De 31 de março de 2017 a 27 de agosto de 2017, o Museu MoMu de Antuérpia irá exibir pela primeira vez, as colecções desenhadas para a Hermès entre 1997 e 2003 pelo estilista belga Martin Margiela.

Esta exposição também explora a relação durante esses anos entre essas colecções e a sua própria marca, Maison Martin Margiela. A desestruturação inovadora e o luxo intemporal – os dois mundos do designer Martin Margiela – são o ponto de partida da exposição ” Margiela – The Hermès Years ”.

Quando a casa parisiense Hermès nomeou Martin Margiela como Director Artístico das coleções de vestuário pronto-a-vestir femininas em outubro de 1997, o fundador da Maison Martin Margiela já era conhecido há quase uma década como um dos designers de vanguarda mais influentes.

A sua perdição pela desconstrução, reciclagem e recuperação de materiais era inédita no mundo da moda daquela época. A sua abordagem conceptual para a apresentação, vendas e comunicação das suas coleções mudou a forma como refletimos sobre a moda e seus mecanismos subjacentes, bem como as nossas opiniões sobre artesanato, comércio, autoria e inovação.

Quando Jean-Louis Dumas, então CEO da Hermès, abordou Margiela sobre as colecções de pronto-a-vestir femininas no final da década de 90, foi no mínimo uma escolha ousada que fugiu ao cenário de desenvolvimento na moda prevalecente nessa época que preferia designers famosos para dar uma nova vida às tradicionais casas francesas.

O fato de Hermès, a jóia da coroa do luxo parisiense, ter escolhido Margiela – um iconoclasta que desejava permanecer anónimo e até então nunca tinha dado uma única entrevista – levantou algumas sobrancelhas. A imprensa de moda especulou com veemência se Margiela aplicaria o seu idioma de desconstrução ao legado Hermès.

De 1997 a 2003, Margiela disseminou a sua visão exaustiva e consistente do luxo nos tempos modernos em doze coleções consecutivas Hermès.

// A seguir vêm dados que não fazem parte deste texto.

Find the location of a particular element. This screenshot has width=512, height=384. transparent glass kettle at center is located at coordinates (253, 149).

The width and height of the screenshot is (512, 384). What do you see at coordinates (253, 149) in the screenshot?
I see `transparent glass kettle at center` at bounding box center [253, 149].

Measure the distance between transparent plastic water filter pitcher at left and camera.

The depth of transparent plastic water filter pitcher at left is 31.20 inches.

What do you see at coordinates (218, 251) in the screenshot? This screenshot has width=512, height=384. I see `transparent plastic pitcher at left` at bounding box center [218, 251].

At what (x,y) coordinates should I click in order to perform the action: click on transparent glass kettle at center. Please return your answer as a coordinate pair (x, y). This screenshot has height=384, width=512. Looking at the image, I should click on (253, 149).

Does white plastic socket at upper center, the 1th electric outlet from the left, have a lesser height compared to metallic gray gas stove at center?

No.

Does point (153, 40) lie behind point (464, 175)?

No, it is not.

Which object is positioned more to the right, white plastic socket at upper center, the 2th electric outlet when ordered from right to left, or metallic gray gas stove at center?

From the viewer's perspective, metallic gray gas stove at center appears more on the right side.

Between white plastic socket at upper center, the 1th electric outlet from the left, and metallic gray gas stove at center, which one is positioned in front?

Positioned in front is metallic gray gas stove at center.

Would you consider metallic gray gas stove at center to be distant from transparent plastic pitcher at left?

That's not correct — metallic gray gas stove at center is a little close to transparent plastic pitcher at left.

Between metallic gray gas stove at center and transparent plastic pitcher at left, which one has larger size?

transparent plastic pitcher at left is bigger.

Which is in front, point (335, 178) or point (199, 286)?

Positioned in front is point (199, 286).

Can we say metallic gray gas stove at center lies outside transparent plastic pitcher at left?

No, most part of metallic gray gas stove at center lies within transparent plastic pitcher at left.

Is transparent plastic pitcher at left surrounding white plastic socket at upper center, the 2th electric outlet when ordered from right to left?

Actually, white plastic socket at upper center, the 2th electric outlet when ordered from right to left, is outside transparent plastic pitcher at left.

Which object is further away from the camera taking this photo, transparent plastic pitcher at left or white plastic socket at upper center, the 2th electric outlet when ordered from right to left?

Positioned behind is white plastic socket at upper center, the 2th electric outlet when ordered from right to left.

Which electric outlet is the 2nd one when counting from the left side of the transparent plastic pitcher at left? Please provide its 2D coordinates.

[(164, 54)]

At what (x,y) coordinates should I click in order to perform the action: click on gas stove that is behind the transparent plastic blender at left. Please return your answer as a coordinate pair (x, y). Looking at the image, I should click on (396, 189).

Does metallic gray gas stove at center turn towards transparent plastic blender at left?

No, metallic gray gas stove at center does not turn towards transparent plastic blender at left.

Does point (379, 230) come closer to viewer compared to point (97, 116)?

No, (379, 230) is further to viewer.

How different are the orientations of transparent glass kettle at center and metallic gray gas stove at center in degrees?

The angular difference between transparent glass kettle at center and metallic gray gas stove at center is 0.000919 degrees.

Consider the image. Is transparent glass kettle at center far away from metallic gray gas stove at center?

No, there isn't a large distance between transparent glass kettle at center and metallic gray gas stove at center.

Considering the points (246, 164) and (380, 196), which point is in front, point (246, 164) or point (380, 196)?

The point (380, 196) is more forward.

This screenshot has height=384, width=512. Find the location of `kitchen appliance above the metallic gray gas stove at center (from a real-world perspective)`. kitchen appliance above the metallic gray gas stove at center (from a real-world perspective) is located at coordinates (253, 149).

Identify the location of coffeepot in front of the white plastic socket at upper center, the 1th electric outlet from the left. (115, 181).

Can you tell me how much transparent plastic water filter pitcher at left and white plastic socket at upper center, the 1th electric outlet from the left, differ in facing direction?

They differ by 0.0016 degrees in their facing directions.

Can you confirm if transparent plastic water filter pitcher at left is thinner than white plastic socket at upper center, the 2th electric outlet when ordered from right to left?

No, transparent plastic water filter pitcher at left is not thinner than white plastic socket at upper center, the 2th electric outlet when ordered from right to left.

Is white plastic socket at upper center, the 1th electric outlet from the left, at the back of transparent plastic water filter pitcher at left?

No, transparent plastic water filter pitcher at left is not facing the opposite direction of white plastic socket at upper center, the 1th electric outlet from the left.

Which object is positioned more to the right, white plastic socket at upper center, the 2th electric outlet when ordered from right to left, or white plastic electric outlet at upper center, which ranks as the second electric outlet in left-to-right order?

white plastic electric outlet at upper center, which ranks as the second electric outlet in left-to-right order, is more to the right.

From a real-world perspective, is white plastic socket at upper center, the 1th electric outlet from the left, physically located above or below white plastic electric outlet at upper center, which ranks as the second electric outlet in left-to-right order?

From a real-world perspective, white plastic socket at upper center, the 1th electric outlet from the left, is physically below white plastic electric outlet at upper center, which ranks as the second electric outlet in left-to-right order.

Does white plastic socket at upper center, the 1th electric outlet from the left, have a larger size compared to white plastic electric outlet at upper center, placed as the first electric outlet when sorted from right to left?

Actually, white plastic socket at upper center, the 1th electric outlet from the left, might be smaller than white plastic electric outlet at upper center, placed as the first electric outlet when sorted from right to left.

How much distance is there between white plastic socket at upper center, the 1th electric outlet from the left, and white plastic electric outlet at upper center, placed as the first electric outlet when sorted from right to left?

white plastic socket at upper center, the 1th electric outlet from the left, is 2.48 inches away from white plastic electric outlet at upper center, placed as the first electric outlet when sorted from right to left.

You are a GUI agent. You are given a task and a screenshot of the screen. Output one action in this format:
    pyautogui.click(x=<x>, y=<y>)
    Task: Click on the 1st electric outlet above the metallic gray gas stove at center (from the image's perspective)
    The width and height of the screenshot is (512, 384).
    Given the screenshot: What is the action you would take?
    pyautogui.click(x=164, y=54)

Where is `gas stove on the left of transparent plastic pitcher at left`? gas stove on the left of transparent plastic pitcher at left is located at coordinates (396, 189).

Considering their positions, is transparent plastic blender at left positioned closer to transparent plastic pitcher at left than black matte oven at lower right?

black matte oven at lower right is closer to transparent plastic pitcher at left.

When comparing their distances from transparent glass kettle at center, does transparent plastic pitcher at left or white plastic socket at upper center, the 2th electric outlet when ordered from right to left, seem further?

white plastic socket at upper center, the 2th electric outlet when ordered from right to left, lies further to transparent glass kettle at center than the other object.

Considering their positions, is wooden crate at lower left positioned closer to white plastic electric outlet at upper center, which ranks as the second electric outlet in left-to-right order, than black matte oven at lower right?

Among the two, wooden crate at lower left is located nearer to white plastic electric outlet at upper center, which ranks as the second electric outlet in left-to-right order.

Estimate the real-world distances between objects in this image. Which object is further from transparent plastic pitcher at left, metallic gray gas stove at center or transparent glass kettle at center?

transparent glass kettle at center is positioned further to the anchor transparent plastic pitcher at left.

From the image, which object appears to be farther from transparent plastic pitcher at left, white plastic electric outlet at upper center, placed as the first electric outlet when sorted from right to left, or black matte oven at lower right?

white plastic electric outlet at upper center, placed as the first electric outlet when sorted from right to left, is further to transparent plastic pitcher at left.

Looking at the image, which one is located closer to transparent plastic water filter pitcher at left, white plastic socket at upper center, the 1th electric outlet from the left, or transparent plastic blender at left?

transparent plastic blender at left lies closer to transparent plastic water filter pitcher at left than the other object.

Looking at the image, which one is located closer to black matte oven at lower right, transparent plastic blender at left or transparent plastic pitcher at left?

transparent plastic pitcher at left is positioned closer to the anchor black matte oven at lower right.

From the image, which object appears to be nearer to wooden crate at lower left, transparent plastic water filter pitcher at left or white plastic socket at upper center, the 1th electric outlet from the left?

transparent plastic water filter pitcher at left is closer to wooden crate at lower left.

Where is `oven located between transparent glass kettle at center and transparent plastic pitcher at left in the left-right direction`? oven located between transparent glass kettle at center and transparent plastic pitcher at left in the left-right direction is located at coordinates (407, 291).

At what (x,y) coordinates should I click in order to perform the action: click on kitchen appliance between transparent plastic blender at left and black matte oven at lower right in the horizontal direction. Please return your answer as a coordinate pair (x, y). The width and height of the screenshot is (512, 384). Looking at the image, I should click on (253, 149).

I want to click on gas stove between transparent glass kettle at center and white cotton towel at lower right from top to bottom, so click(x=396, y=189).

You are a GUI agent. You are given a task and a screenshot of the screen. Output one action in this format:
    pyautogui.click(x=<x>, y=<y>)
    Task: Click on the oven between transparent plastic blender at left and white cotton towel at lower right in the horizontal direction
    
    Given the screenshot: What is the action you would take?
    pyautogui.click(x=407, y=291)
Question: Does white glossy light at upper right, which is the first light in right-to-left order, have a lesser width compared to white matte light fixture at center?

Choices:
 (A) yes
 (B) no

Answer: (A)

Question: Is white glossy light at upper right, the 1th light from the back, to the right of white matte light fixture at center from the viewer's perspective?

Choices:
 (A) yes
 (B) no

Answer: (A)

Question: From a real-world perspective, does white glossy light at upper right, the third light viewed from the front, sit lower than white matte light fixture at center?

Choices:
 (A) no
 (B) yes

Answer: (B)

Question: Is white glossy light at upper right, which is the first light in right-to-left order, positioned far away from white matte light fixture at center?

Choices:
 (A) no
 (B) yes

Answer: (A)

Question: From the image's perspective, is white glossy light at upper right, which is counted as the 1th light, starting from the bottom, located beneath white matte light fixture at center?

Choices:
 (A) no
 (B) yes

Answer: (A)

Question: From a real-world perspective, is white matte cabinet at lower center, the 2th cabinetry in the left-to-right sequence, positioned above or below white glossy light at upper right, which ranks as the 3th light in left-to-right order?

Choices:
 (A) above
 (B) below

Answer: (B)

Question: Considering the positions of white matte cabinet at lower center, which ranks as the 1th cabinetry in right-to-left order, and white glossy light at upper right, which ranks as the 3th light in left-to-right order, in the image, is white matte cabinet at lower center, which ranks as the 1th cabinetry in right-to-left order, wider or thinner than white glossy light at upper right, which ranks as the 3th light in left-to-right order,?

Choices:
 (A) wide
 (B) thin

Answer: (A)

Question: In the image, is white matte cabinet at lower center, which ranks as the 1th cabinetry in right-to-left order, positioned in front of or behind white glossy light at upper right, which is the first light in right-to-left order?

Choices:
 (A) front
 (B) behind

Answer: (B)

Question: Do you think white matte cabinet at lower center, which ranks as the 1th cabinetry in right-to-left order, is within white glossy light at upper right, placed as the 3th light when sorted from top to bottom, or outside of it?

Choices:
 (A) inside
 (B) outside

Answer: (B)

Os seus designs lustrosos para a mulher Hermès eram sobre conforto, intemporalidade e toque, valores que compartilhou com a Casa e que definiram a sua visão sobre a mulher Hermès associada a um estilo discreto. A imagem que apresentou para Hermès surpreendeu a imprensa devido à sua direção inesperada.

A sua palete de cores sóbrias e monocromáticas divergiam das típicas cores-vivas da Hermès. Assistido pelo artesanato excepcional dos estúdios Hermès, Margiela foi capaz de destilar o seu design e adaptá-lo numa absoluta perfeição, apoiado por uma extensa pesquisa em materiais que não só aumentou o conforto do usuário como também introduziu inúmeras inovações.

O trabalho de Margiela para a Hermès continua a influenciar o trabalho de muitos designers contemporâneos. Durante a Semana de Moda de Paris para o outono-inverno de 2016-2017, a imprensa internacional descreveu Martin Margiela – que se retirou do mundo da moda há mais de oito anos – como o “verdadeiro protagonista” da semana da moda. Tempo para mostrar algumas de suas obras-primas com “Margiela – The Hermès Years” no MoMu.